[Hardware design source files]
____

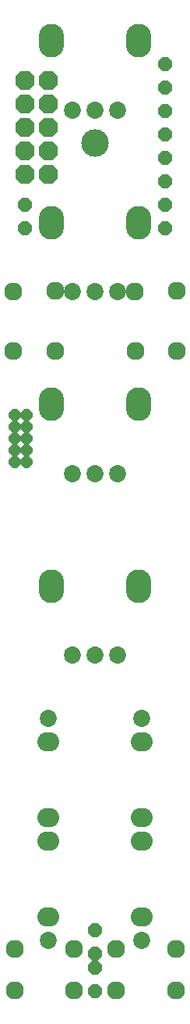
<source format=gbs>
G04 DipTrace 3.3.0.0*
G04 uPeaks.GBS*
%MOIN*%
G04 #@! TF.FileFunction,Soldermask,Bot*
G04 #@! TF.Part,Single*
%AMOUTLINE1*
4,1,8,
0.010362,-0.025016,
0.025016,-0.010362,
0.025016,0.010362,
0.010362,0.025016,
-0.010362,0.025016,
-0.025016,0.010362,
-0.025016,-0.010362,
-0.010362,-0.025016,
0.010362,-0.025016,
0*%
%AMOUTLINE4*
4,1,8,
-0.016989,0.041016,
-0.041016,0.016989,
-0.041016,-0.016989,
-0.016989,-0.041016,
0.016989,-0.041016,
0.041016,-0.016989,
0.041016,0.016989,
0.016989,0.041016,
-0.016989,0.041016,
0*%
%AMOUTLINE7*
4,1,8,
-0.012432,-0.030016,
-0.030016,-0.012432,
-0.030016,0.012432,
-0.012432,0.030016,
0.012432,0.030016,
0.030016,0.012432,
0.030016,-0.012432,
0.012432,-0.030016,
-0.012432,-0.030016,
0*%
%AMOUTLINE10*
4,1,8,
0.012432,0.030016,
0.030016,0.012432,
0.030016,-0.012432,
0.012432,-0.030016,
-0.012432,-0.030016,
-0.030016,-0.012432,
-0.030016,0.012432,
-0.012432,0.030016,
0.012432,0.030016,
0*%
%ADD46C,0.11811*%
%ADD56C,0.077031*%
%ADD58O,0.108031X0.143031*%
%ADD66C,0.073031*%
%ADD68O,0.093031X0.083031*%
%ADD96OUTLINE1*%
%ADD99OUTLINE4*%
%ADD102OUTLINE7*%
%ADD105OUTLINE10*%
%FSLAX26Y26*%
G04*
G70*
G90*
G75*
G01*
G04 BotMask*
%LPD*%
D68*
X991163Y1506200D3*
Y1181200D3*
D66*
Y1606200D3*
D68*
X591163Y1506200D3*
Y1181200D3*
D66*
Y1606200D3*
D68*
X991163Y757200D3*
Y1082200D3*
D66*
Y657200D3*
D68*
X591163Y757200D3*
Y1082200D3*
D66*
Y657200D3*
D96*
X447627Y2897224D3*
X497626D3*
X447627Y2847224D3*
X497626D3*
X447627Y2797224D3*
X497626D3*
X447627Y2747224D3*
X497626D3*
X447627Y2697224D3*
X497626D3*
D99*
X589848Y3925650D3*
X489848D3*
X589848Y4025650D3*
X489848D3*
X589848Y4125650D3*
X489848D3*
X589848Y4225650D3*
X489848D3*
X589848Y4325650D3*
X489848D3*
D102*
X491163Y3794199D3*
Y3694199D3*
X1091163Y4394199D3*
Y4294199D3*
Y4194199D3*
Y4094199D3*
Y3994199D3*
Y3894199D3*
Y3794199D3*
Y3694199D3*
D105*
X791163Y442058D3*
Y542058D3*
Y602860D3*
Y702860D3*
D66*
X889163Y4199200D3*
X791163Y4198924D3*
X693163Y4199200D3*
D58*
X604163Y4494200D3*
X978163D3*
D66*
X889163Y3424200D3*
X791163Y3423924D3*
X693163Y3424200D3*
D58*
X604163Y3719200D3*
X978163D3*
D66*
X889163Y2649200D3*
X791163Y2648924D3*
X693163Y2649200D3*
D58*
X604163Y2944200D3*
X978163D3*
D66*
X889163Y1874200D3*
X791163Y1873924D3*
X693163Y1874200D3*
D58*
X604163Y2169200D3*
X978163D3*
D56*
X442290Y3426306D3*
X619457Y3426598D3*
X619878Y3170693D3*
X442295Y3170352D3*
X1140035Y3170673D3*
X962869Y3170381D3*
X962448Y3426286D3*
X1140030Y3426627D3*
X1136424Y622308D3*
X1136717Y445142D3*
X880811Y444721D3*
X880470Y622303D3*
X702095Y621693D3*
X702387Y444526D3*
X446482Y444105D3*
X446140Y621688D3*
D46*
X791163Y4056700D3*
M02*

</source>
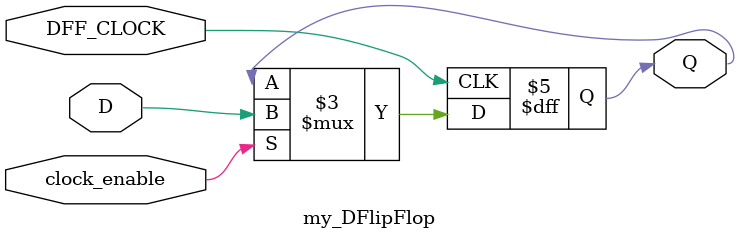
<source format=sv>
`timescale 1ns / 1ps

module my_DFlipFlop(input DFF_CLOCK, clock_enable, D, output reg Q=0);
    always@(posedge DFF_CLOCK)
    begin
        if(clock_enable)
            Q<=D;
    end
endmodule

</source>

____

• [What the task requires]: Skipping any pictures, copy the line that holds "X791163Y1873924D3*" and each line after it through the last line of the records, unchanged, and no other lines.

• [Solution to this task]:
X791163Y1873924D3*
X693163Y1874200D3*
D58*
X604163Y2169200D3*
X978163D3*
D56*
X442290Y3426306D3*
X619457Y3426598D3*
X619878Y3170693D3*
X442295Y3170352D3*
X1140035Y3170673D3*
X962869Y3170381D3*
X962448Y3426286D3*
X1140030Y3426627D3*
X1136424Y622308D3*
X1136717Y445142D3*
X880811Y444721D3*
X880470Y622303D3*
X702095Y621693D3*
X702387Y444526D3*
X446482Y444105D3*
X446140Y621688D3*
D46*
X791163Y4056700D3*
M02*

</source>
<source format=sv>
`timescale 1ns / 1ps

module my_DFlipFlop(input DFF_CLOCK, clock_enable, D, output reg Q=0);
    always@(posedge DFF_CLOCK)
    begin
        if(clock_enable)
            Q<=D;
    end
endmodule

</source>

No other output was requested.